=== Begin Enclosure ===

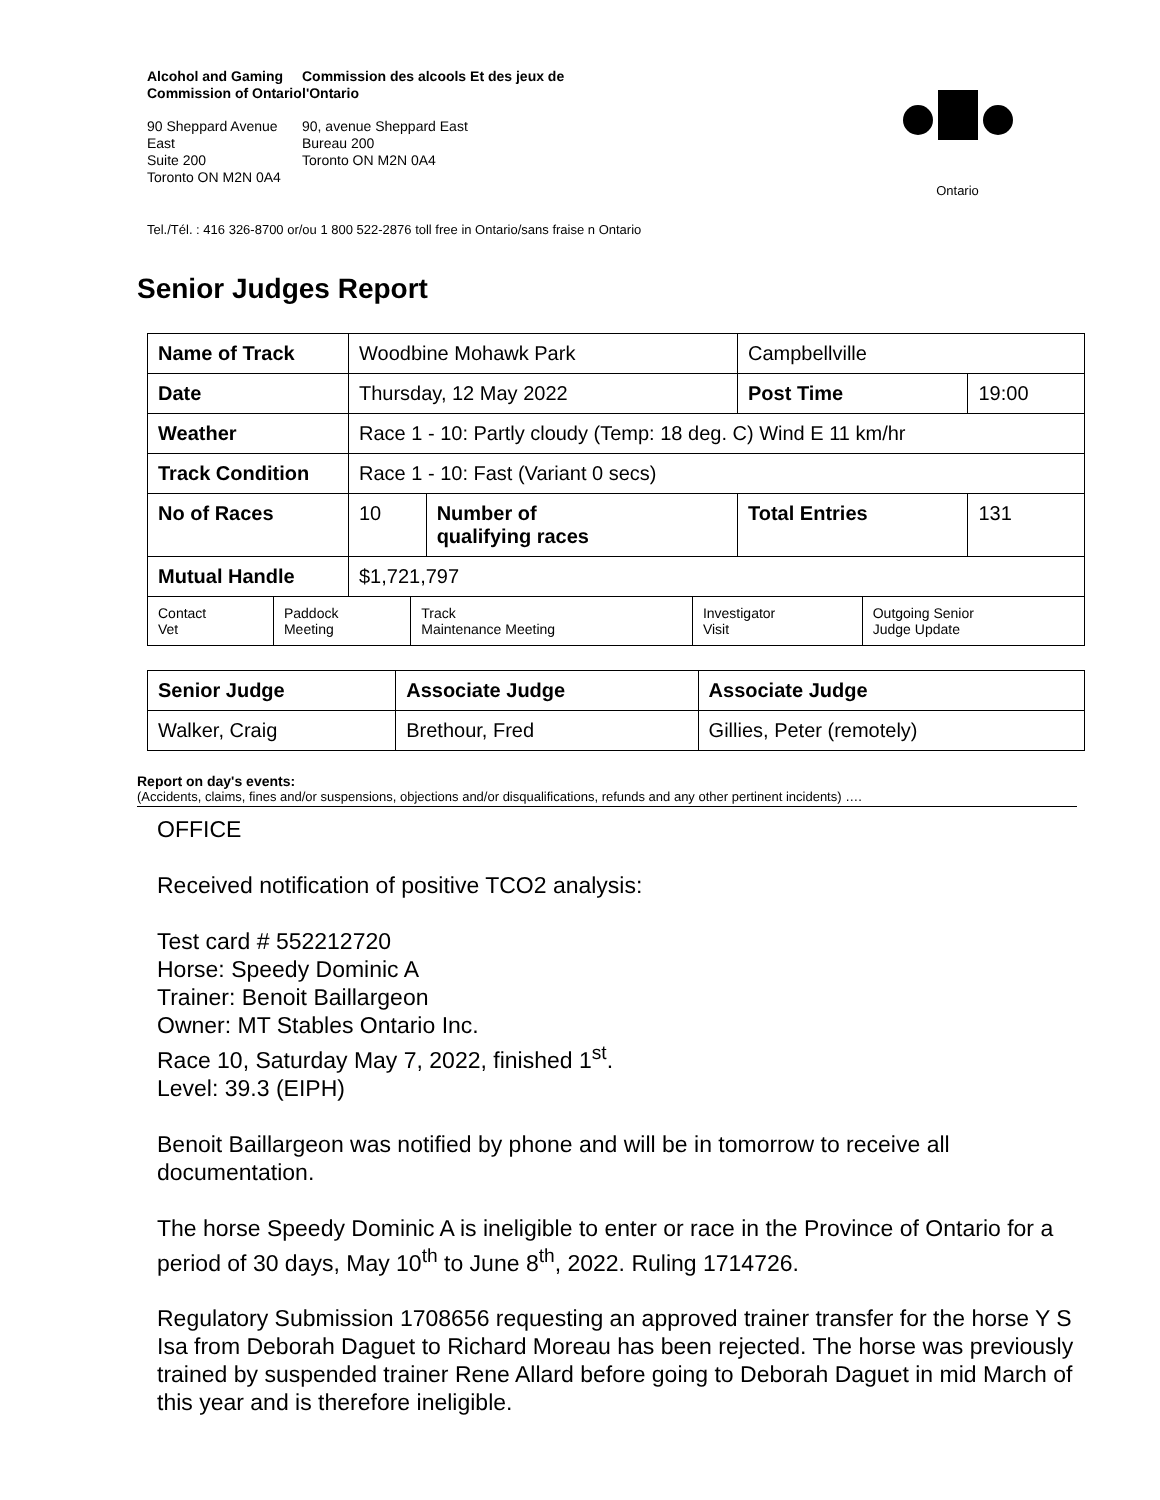Alcohol and Gaming Commission of Ontario
Commission des alcools Et des jeux de l'Ontario
90 Sheppard Avenue East
Suite 200
Toronto ON M2N 0A4
90, avenue Sheppard East
Bureau 200
Toronto ON M2N 0A4
Ontario
Tel./Tél. : 416 326-8700 or/ou 1 800 522-2876 toll free in Ontario/sans fraise n Ontario
Senior Judges Report
| Name of Track | Woodbine Mohawk Park | | Campbellville | |
| Date | Thursday, 12 May 2022 | | Post Time | 19:00 |
| Weather | Race 1 - 10: Partly cloudy (Temp: 18 deg. C) Wind E 11 km/hr | | | |
| Track Condition | Race 1 - 10: Fast (Variant 0 secs) | | | |
| No of Races | 10 | Number of qualifying races | Total Entries | 131 |
| Mutual Handle | $1,721,797 | | | |
| Contact Vet | Paddock Meeting | Track Maintenance Meeting | Investigator Visit | Outgoing Senior Judge Update |
| Senior Judge | Associate Judge | Associate Judge |
| Walker, Craig | Brethour, Fred | Gillies, Peter (remotely) |
Report on day's events:
(Accidents, claims, fines and/or suspensions, objections and/or disqualifications, refunds and any other pertinent incidents) ….
OFFICE
Received notification of positive TCO2 analysis:
Test card # 552212720
Horse: Speedy Dominic A
Trainer: Benoit Baillargeon
Owner: MT Stables Ontario Inc.
Race 10, Saturday May 7, 2022, finished 1<sup>st</sup>.
Level: 39.3 (EIPH)
Benoit Baillargeon was notified by phone and will be in tomorrow to receive all documentation.
The horse Speedy Dominic A is ineligible to enter or race in the Province of Ontario for a period of 30 days, May 10<sup>th</sup> to June 8<sup>th</sup>, 2022. Ruling 1714726.
Regulatory Submission 1708656 requesting an approved trainer transfer for the horse Y S Isa from Deborah Daguet to Richard Moreau has been rejected. The horse was previously trained by suspended trainer Rene Allard before going to Deborah Daguet in mid March of this year and is therefore ineligible.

=== End Enclosure ===

▶ **Problem details**
Print all entries exactly. The images do not belong in the copy.

▶ **Task solution**
Alcohol and Gaming Commission of Ontario
Commission des alcools Et des jeux de l'Ontario
90 Sheppard Avenue East
Suite 200
Toronto ON M2N 0A4
90, avenue Sheppard East
Bureau 200
Toronto ON M2N 0A4
Ontario
Tel./Tél. : 416 326-8700 or/ou 1 800 522-2876 toll free in Ontario/sans fraise n Ontario
Senior Judges Report
| Name of Track | Woodbine Mohawk Park | | Campbellville | |
| Date | Thursday, 12 May 2022 | | Post Time | 19:00 |
| Weather | Race 1 - 10: Partly cloudy (Temp: 18 deg. C) Wind E 11 km/hr | | | |
| Track Condition | Race 1 - 10: Fast (Variant 0 secs) | | | |
| No of Races | 10 | Number of qualifying races | Total Entries | 131 |
| Mutual Handle | $1,721,797 | | | |
| Contact Vet | Paddock Meeting | Track Maintenance Meeting | Investigator Visit | Outgoing Senior Judge Update |
| Senior Judge | Associate Judge | Associate Judge |
| Walker, Craig | Brethour, Fred | Gillies, Peter (remotely) |
Report on day's events:
(Accidents, claims, fines and/or suspensions, objections and/or disqualifications, refunds and any other pertinent incidents) ….
OFFICE
Received notification of positive TCO2 analysis:
Test card # 552212720
Horse: Speedy Dominic A
Trainer: Benoit Baillargeon
Owner: MT Stables Ontario Inc.
Race 10, Saturday May 7, 2022, finished 1<sup>st</sup>.
Level: 39.3 (EIPH)
Benoit Baillargeon was notified by phone and will be in tomorrow to receive all documentation.
The horse Speedy Dominic A is ineligible to enter or race in the Province of Ontario for a period of 30 days, May 10<sup>th</sup> to June 8<sup>th</sup>, 2022. Ruling 1714726.
Regulatory Submission 1708656 requesting an approved trainer transfer for the horse Y S Isa from Deborah Daguet to Richard Moreau has been rejected. The horse was previously trained by suspended trainer Rene Allard before going to Deborah Daguet in mid March of this year and is therefore ineligible.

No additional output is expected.